= EXERCISE DESCRIPTION =
Check each line of the data for "queryDFSRSS" and select those that have it.

= SOURCE MATERIAL =
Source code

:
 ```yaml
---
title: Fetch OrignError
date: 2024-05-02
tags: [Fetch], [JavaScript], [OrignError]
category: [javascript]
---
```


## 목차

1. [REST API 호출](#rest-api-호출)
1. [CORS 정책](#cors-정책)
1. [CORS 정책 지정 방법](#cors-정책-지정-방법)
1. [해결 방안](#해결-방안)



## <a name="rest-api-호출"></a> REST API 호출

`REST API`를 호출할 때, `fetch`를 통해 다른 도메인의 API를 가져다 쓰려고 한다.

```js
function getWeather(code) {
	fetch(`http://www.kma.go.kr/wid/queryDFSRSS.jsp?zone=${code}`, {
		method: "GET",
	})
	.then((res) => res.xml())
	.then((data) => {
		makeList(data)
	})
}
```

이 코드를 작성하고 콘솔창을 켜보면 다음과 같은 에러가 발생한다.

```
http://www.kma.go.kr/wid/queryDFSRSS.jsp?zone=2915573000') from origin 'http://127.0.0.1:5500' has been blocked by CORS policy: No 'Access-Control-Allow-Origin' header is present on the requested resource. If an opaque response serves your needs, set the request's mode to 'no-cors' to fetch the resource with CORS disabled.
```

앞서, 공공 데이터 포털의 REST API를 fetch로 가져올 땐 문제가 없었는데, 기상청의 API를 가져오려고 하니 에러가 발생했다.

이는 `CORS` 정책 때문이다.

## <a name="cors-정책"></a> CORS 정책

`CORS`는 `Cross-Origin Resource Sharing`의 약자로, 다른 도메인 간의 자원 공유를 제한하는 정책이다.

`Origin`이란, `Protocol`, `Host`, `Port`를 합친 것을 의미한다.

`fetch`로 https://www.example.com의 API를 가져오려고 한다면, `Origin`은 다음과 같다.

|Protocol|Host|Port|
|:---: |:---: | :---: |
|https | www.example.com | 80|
--
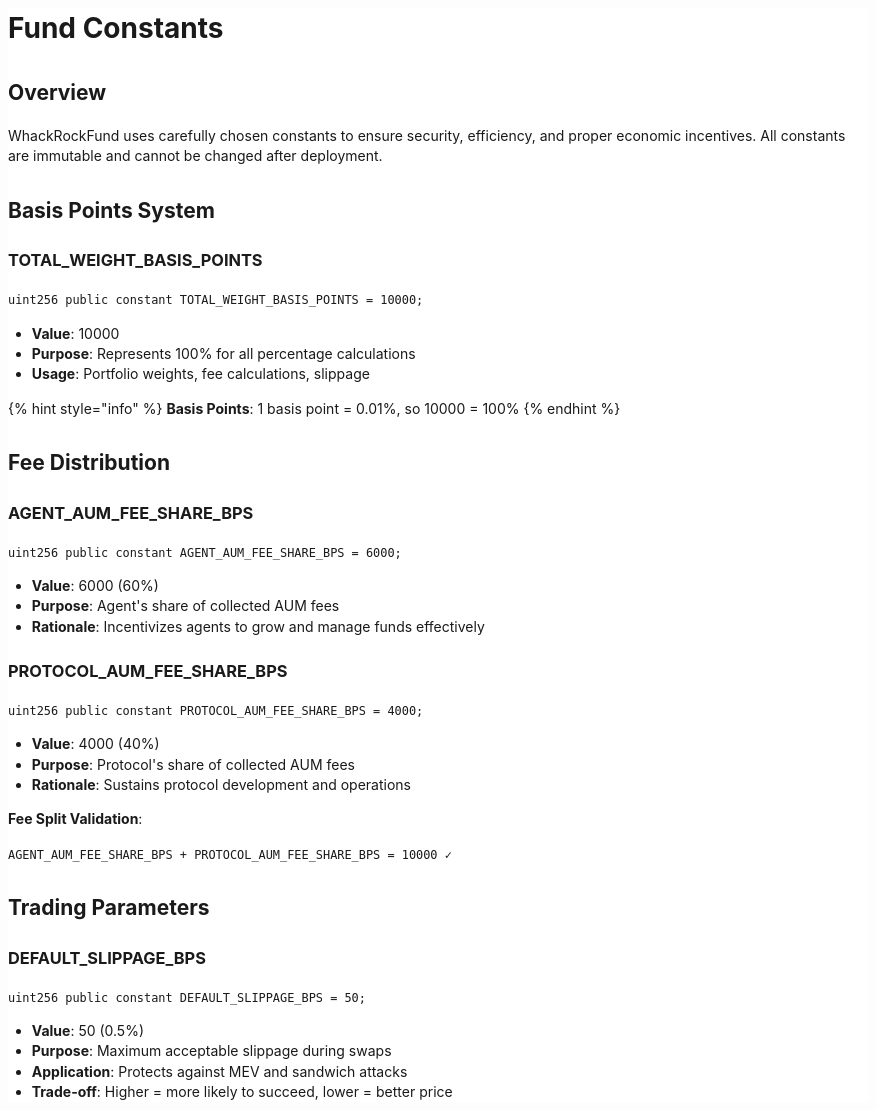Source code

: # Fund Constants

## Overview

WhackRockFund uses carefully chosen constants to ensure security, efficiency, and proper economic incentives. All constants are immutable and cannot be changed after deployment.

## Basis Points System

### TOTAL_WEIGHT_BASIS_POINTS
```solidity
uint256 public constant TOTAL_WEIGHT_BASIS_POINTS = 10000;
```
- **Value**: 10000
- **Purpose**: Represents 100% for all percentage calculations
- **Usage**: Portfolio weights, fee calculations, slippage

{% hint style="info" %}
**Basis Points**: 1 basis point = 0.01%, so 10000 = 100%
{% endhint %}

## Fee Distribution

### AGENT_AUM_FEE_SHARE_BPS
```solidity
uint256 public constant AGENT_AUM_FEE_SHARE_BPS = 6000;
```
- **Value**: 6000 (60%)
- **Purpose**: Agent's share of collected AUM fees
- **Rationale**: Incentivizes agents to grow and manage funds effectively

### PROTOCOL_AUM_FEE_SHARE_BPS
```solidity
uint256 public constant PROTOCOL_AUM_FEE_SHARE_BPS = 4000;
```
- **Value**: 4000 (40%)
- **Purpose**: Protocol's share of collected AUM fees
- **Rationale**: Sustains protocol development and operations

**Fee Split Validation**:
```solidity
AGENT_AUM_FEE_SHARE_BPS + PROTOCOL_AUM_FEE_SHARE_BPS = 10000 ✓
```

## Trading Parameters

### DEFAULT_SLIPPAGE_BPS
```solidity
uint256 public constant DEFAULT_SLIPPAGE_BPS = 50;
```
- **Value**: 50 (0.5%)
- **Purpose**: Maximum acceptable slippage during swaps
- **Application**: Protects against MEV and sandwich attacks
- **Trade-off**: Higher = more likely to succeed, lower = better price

= RESULT OF THIS TASK =
	fetch(`http://www.kma.go.kr/wid/queryDFSRSS.jsp?zone=${code}`, {
http://www.kma.go.kr/wid/queryDFSRSS.jsp?zone=2915573000') from origin 'http://127.0.0.1:5500' has been blocked by CORS policy: No 'Access-Control-Allow-Origin' header is present on the requested resource. If an opaque response serves your needs, set the request's mode to 'no-cors' to fetch the resource with CORS disabled.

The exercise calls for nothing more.